Seite wählen

Buckwheat porridge: why Europeans can’t stand it

In all the territories of historical growth of this grain crop, buckwheat is still eaten, but it is still considered a “cheap” food, although, for example, in northern India and Nepal it can rarely be found on sale. The local population knows this product, they traditionally fry buckwheat with spices, but they are very reluctant to consume it, despite the fact that its beneficial properties are now known to the whole world.

In China, buckwheat grows of worse quality than, for example, in Russia, and therefore the Chinese began to buy it in Ukraine and Belarus. In the Celestial Empire, buckwheat is also considered not a prestigious food, but even there it has become fashionable to take care of one’s health and Chinese doctors recommend buckwheat to their patients… drink. Now it is brewed as a tea and they try to drink at least two glasses of infusion a day.

In Korea and Japan, buckwheat has always been common, but in the form of flour. Koreans still bake fluffy fragrant buns from it – sae meduk, and the Japanese cook delicious WOK noodles with a characteristic brown color.

In addition to Asian and Slavic countries, buckwheat is also eaten in Israel. The Jewish people lived on the territory of the Russian Empire for a long time, and this could not but affect their taste preferences. Buckwheat porridge cooked in the Jewish style is called “varniškes” and in addition to buckwheat, it includes wheat flour and onions.

In Western Europe and America, buckwheat has always been considered fodder for livestock due to its unpretentiousness to growth. Moreover, nutritionists all over the world claim that boiled (without salt) buckwheat is bitter and has a clear chemical taste. This is quite surprising to all immigrants from the USSR, who know perfectly well that this is not the case. But it turns out that any adult who tastes boiled buckwheat for the first time feels exactly this bitter and unpleasant taste, and only those people who have eaten this porridge since childhood have formed its sweet taste in their memory.
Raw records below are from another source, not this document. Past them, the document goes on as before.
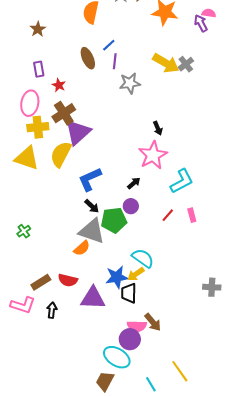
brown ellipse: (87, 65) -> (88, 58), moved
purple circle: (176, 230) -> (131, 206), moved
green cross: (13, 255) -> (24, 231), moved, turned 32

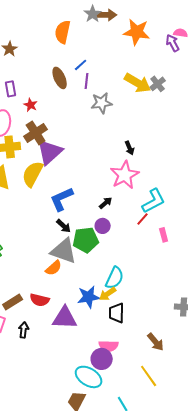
red line: (168, 215) -> (143, 219), moved
cyan semicircle: (143, 258) -> (115, 278), turned 80
black trapezoid: (129, 293) -> (117, 313), moved
brown arrow: (153, 322) -> (156, 342), moved
yellow line: (180, 371) -> (149, 376), moved

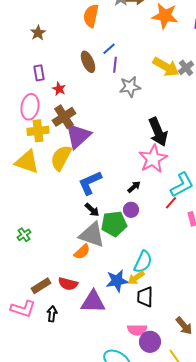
black arrow: (130, 148) -> (158, 132), size x2.0
purple circle: (102, 359) -> (150, 342), moved

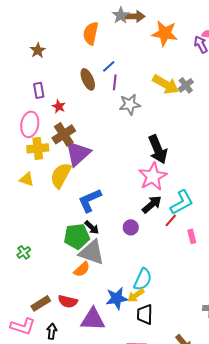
yellow triangle: (27, 162) -> (27, 179), size x0.6
black arrow: (134, 187) -> (152, 204), moved, size x1.5
green pentagon: (114, 224) -> (77, 236), moved

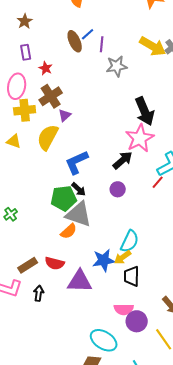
brown star: (38, 50) -> (25, 21), moved
blue line: (109, 66) -> (88, 34), moved
purple triangle: (78, 153) -> (65, 115), size x0.5
black arrow: (152, 204) -> (123, 160), moved

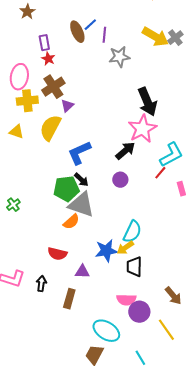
purple rectangle: (26, 52) -> (44, 43), moved
brown rectangle: (28, 265) -> (69, 299), moved, turned -42
purple triangle: (80, 281) -> (82, 272), size x0.6

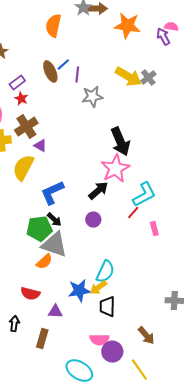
purple rectangle: (44, 43) -> (17, 83), turned 63
purple triangle: (67, 106) -> (40, 146), turned -48

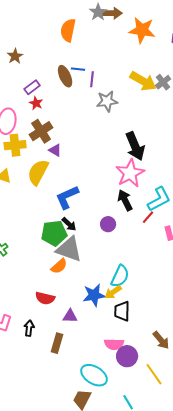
blue line: (63, 65) -> (78, 69), turned 48
black arrow: (98, 191) -> (125, 200), moved, turned -75

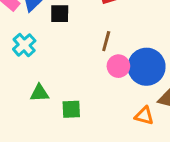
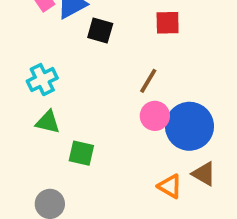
cyan cross: (24, 45) -> (42, 80), moved

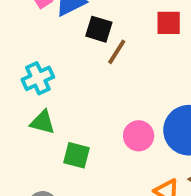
brown line: (148, 81) -> (117, 52), moved
pink circle: (155, 116) -> (139, 136), moved

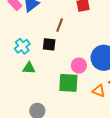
black square: (99, 29) -> (49, 44), moved
green square: (77, 155) -> (68, 83), moved, size x1.5

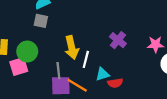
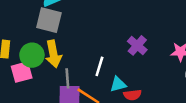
gray square: (41, 21) -> (49, 20), size x1.5
yellow arrow: (72, 48) -> (53, 54), moved

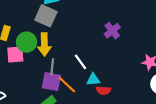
purple cross: (137, 45) -> (112, 31), moved
white line: (99, 66) -> (81, 62), turned -63

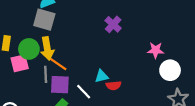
white line: (81, 62) -> (84, 92), moved
gray line: (52, 67) -> (46, 74), moved
orange line: (67, 85) -> (57, 63), moved

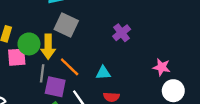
gray square: (44, 20) -> (66, 25), moved
orange line: (57, 63) -> (70, 67), moved
cyan triangle: (102, 76) -> (103, 73), moved

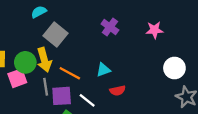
gray square: (66, 25) -> (55, 34), turned 30
pink star: (162, 67) -> (155, 30), moved

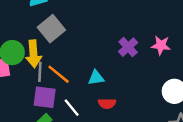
purple cross: (110, 27) -> (128, 47), moved
gray line: (46, 87) -> (40, 72), moved

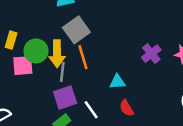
orange line: (59, 74) -> (83, 57), moved, turned 30
purple square: (45, 97) -> (65, 97), turned -30
red semicircle: (107, 104) -> (127, 108), turned 56

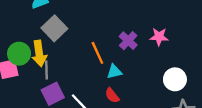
orange line: (83, 57) -> (97, 53), moved
cyan triangle: (117, 82) -> (114, 72), moved

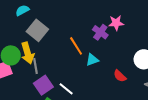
pink star: (159, 37) -> (116, 23), moved
red semicircle: (112, 95) -> (120, 76), moved

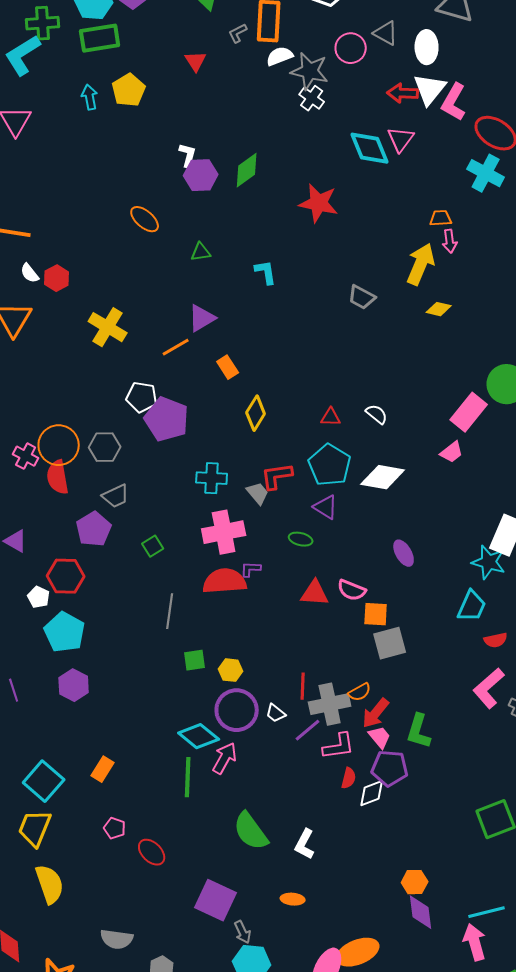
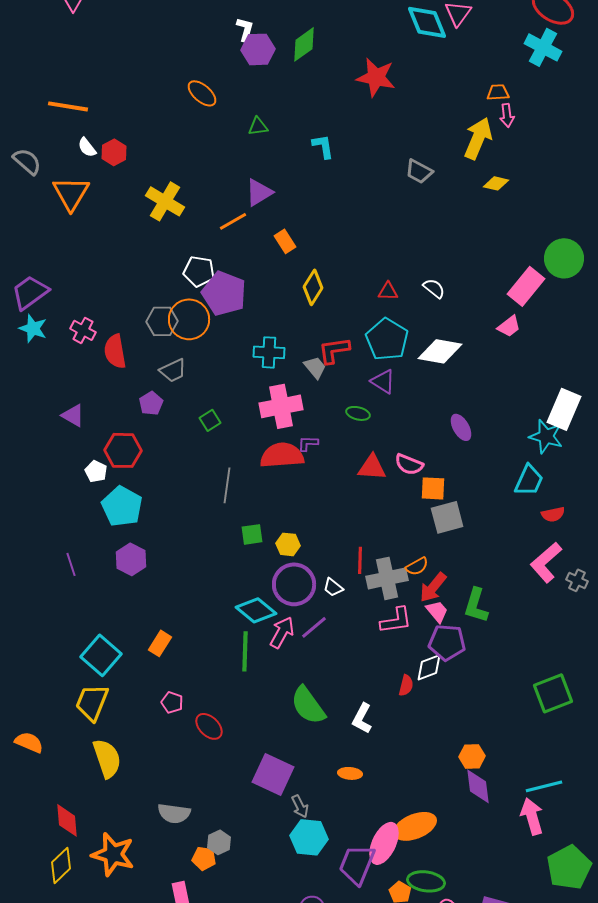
orange circle: (59, 445) -> (189, 319), moved
purple pentagon: (94, 529) -> (151, 403), size x0.7
purple line: (308, 730) -> (314, 627), moved
red semicircle: (349, 778) -> (406, 685), moved

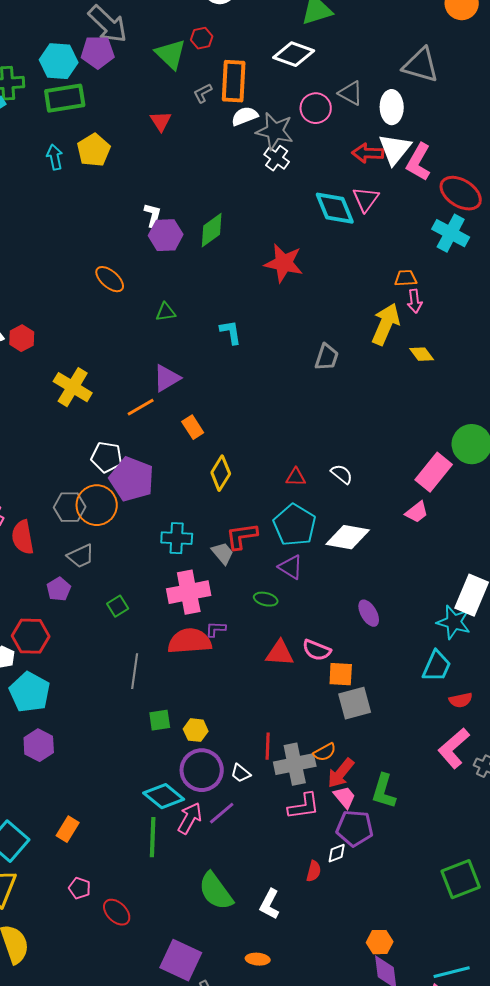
gray trapezoid: (419, 171) -> (327, 357), turned -100
yellow diamond: (496, 183) -> (422, 354), moved, turned 40
white diamond: (429, 667) -> (337, 853), size x0.7

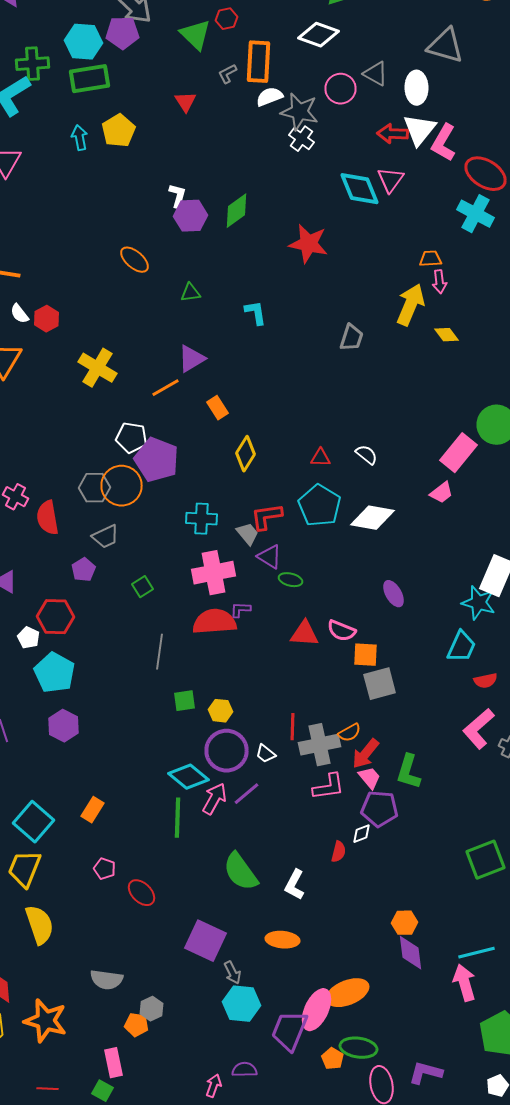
purple triangle: (291, 567) -> (270, 557), moved
orange ellipse: (258, 959) -> (282, 940), size x1.4

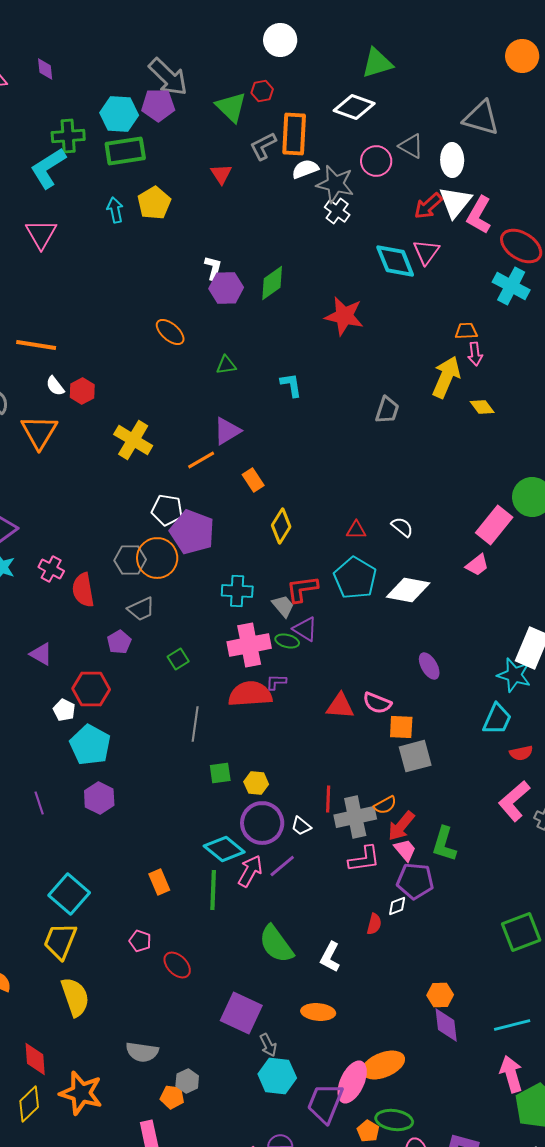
gray L-shape: (228, 74) -> (263, 146), size x1.4
red arrow: (392, 134) -> (428, 206), turned -44
green ellipse: (290, 580) -> (287, 641), moved
orange rectangle: (92, 810) -> (159, 882), moved, turned -55
pink arrow: (464, 983) -> (511, 1074), moved

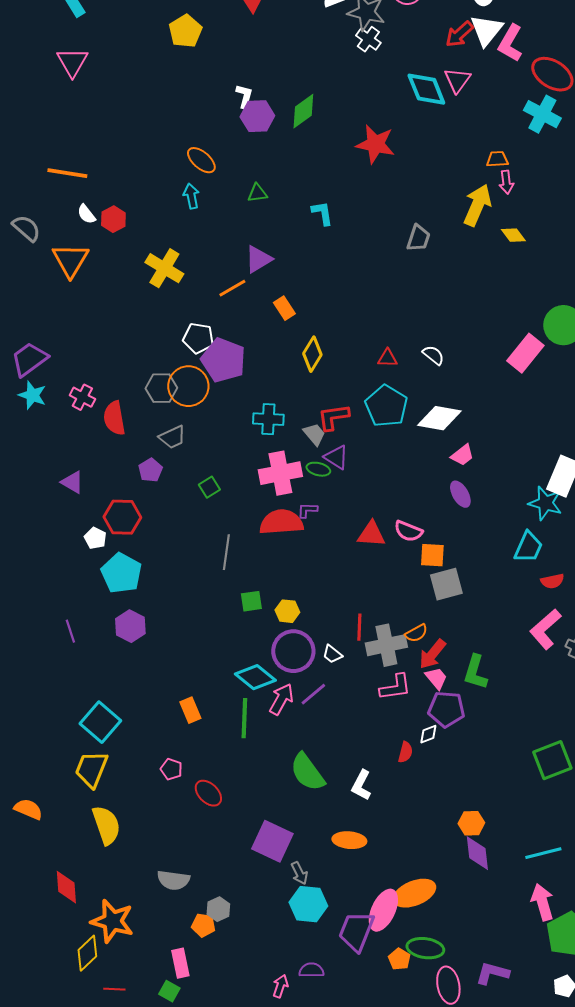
cyan arrow: (115, 210) -> (191, 196), moved
pink trapezoid: (477, 565) -> (462, 455), moved
yellow diamond: (29, 1104) -> (87, 953), moved

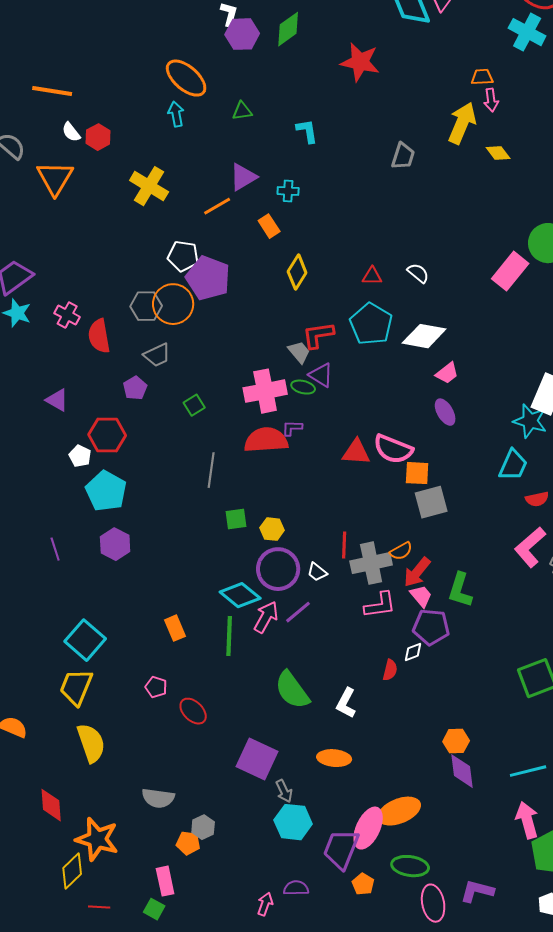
orange ellipse: (201, 160) -> (186, 78), size x1.4
cyan cross: (268, 419) -> (288, 191), moved, size x0.7
pink semicircle: (408, 531) -> (393, 449), size x1.4
orange pentagon: (399, 959) -> (363, 884), moved

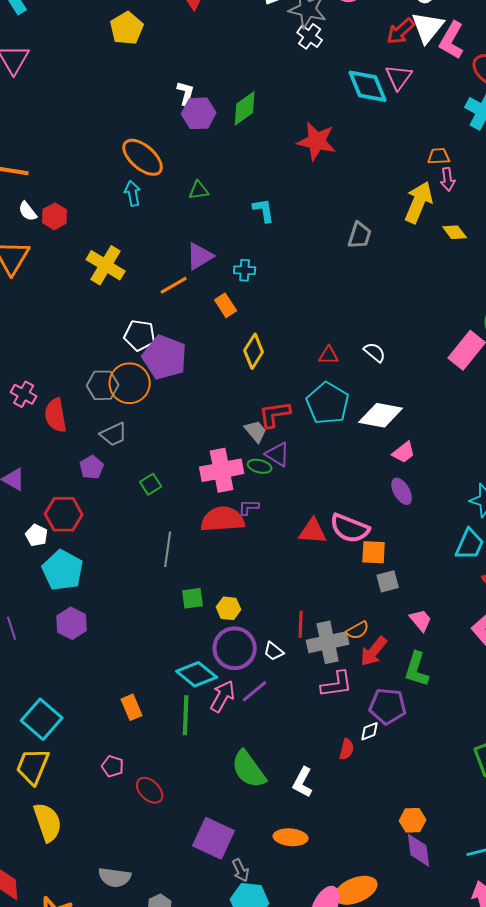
gray square: (431, 502) -> (388, 581), size x0.7
pink trapezoid: (421, 596) -> (421, 620), moved

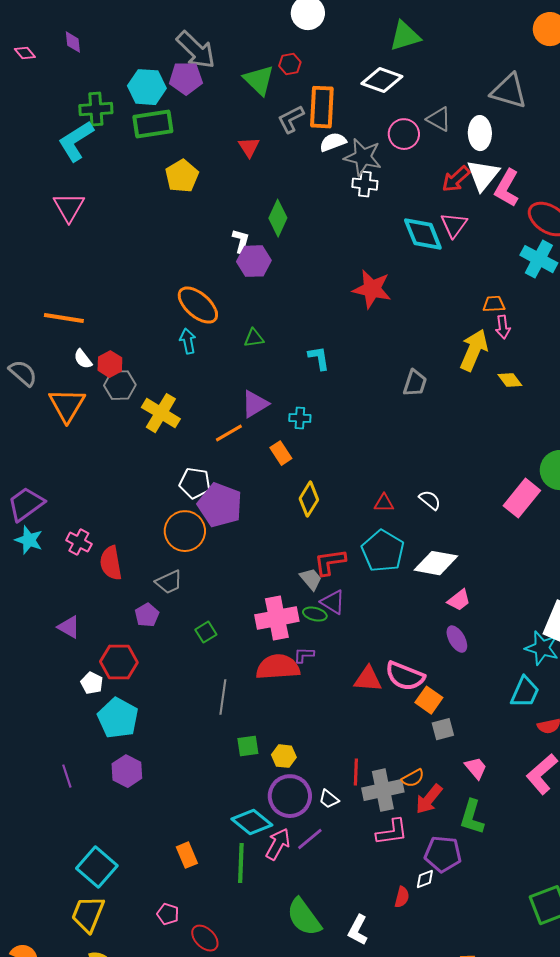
white cross: (310, 36) -> (365, 184), turned -30
green diamond: (245, 108) -> (278, 218), moved, turned -30
gray hexagon: (103, 385) -> (120, 385), moved
orange square: (374, 552) -> (429, 700), turned 32

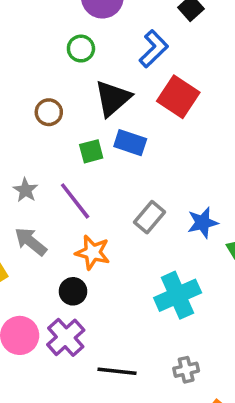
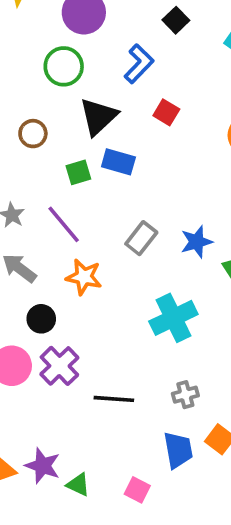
green circle: (81, 49) -> (64, 66), size x1.4
red square: (178, 97) -> (166, 112), size x0.6
black circle: (73, 291) -> (41, 319), moved

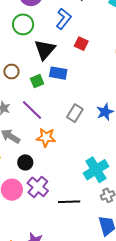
brown circle: (33, 134) -> (11, 72), moved
cyan cross: (173, 318) -> (96, 170), moved

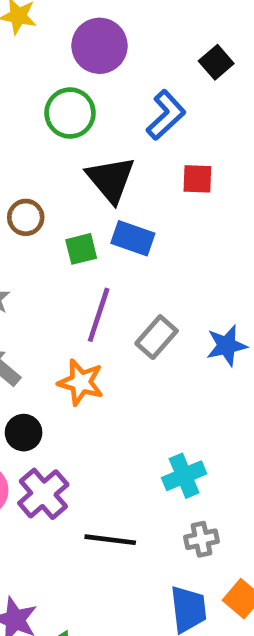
red square: (81, 44) -> (197, 179), turned -32
black triangle: (45, 50) -> (111, 179), turned -30
purple line: (32, 110) -> (99, 315), moved, turned 55
cyan cross: (96, 170) -> (184, 476), size x0.7

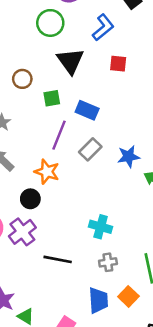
blue rectangle: (133, 238) -> (87, 110), moved
black circle: (24, 433) -> (30, 199), moved
cyan cross: (184, 476) -> (101, 227), turned 35

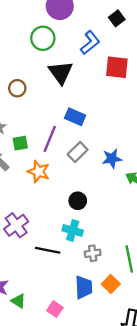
red square: (118, 64) -> (117, 67), moved, size x1.5
green square: (52, 98) -> (20, 143), moved
black circle: (30, 199) -> (78, 201), moved
cyan cross: (101, 227) -> (73, 230), moved

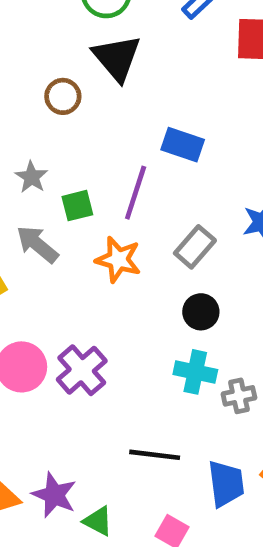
black triangle: (61, 72) -> (117, 58), moved
gray rectangle: (78, 152) -> (195, 247), moved
black line: (48, 250) -> (155, 455), moved
gray cross: (93, 253) -> (239, 396), moved

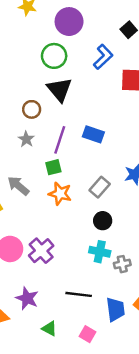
gray star: (31, 177) -> (26, 139), moved
purple line: (136, 193) -> (60, 140), moved
green square: (77, 206) -> (53, 167), moved
purple star: (54, 495) -> (27, 298), moved

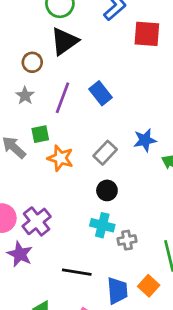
black triangle: (59, 90) -> (64, 41), turned 32
blue rectangle: (93, 134) -> (100, 93), turned 30
green square: (53, 167) -> (40, 134), moved
purple star: (27, 298) -> (20, 254), moved

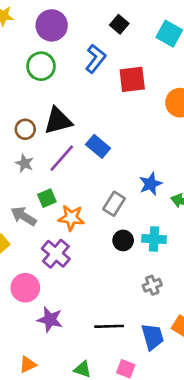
black triangle: (64, 41) -> (58, 121), moved, turned 32
purple line: (63, 98) -> (62, 158), turned 32
purple cross: (37, 221) -> (56, 254), moved
cyan cross: (102, 225) -> (154, 239), moved

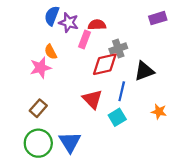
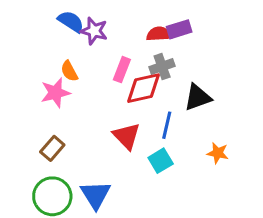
blue semicircle: (52, 16) -> (71, 22), turned 102
purple rectangle: (158, 18) -> (179, 29), moved
red semicircle: (97, 25) -> (159, 34), moved
pink rectangle: (84, 39) -> (122, 70), moved

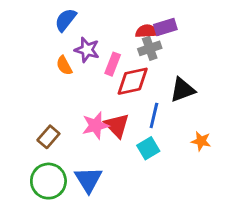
blue semicircle: (71, 22) -> (66, 20), turned -85
purple star: (94, 31) -> (87, 50), moved
gray cross: (162, 66) -> (150, 48), moved
pink star: (55, 93) -> (96, 125), moved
Buckwheat porridge in the vastness of the Soviet country was eaten by everyone, regardless of age. Accustomed to it from childhood, representatives of the peoples of the USSR often fed their children with this porridge, because life in the now sovereign countries, which were once Soviet republics, remains difficult to this day.

Nutritionists say that it is really necessary to get used to the consumption of boiled buckwheat from childhood, only then you can enjoy its taste. But it is necessary to eat it, today only this cereal is able to normalize blood pressure, hormonal background, blood sugar levels, raise hemoglobin, increase immunity, remove toxins and excess cholesterol from the body. And only immigrants from the USSR and their children manage to do this without wincing from the bitterness of buckwheat.